_What you need to do_
Emit a verbatim copy of the lines running from the line with "illustrations, while secondary" through the end of the material below.

***** Excerpted records *****

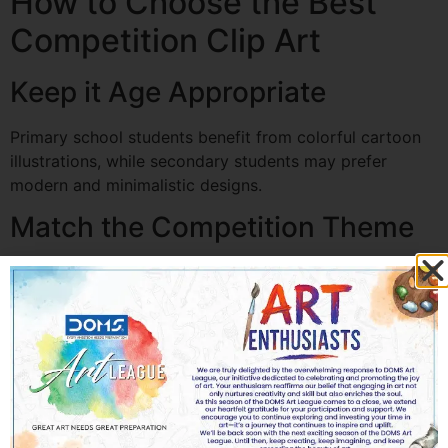
How to Choose the Best
Competition Clip Art
Keep it Age Appropriate
Primary school students benefit from colorful cartoon
illustrations, while secondary students may prefer
modern and minimalistic designs.
Match the Competition Theme
Every illustration should support the topic rather than
distract from it.
Use High-Quality Graphics
Blurry or pixelated graphics reduce the overall quality
of the project.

*****

_Task output_
illustrations, while secondary students may prefer
modern and minimalistic designs.
Match the Competition Theme
Every illustration should support the topic rather than
distract from it.
Use High-Quality Graphics
Blurry or pixelated graphics reduce the overall quality
of the project.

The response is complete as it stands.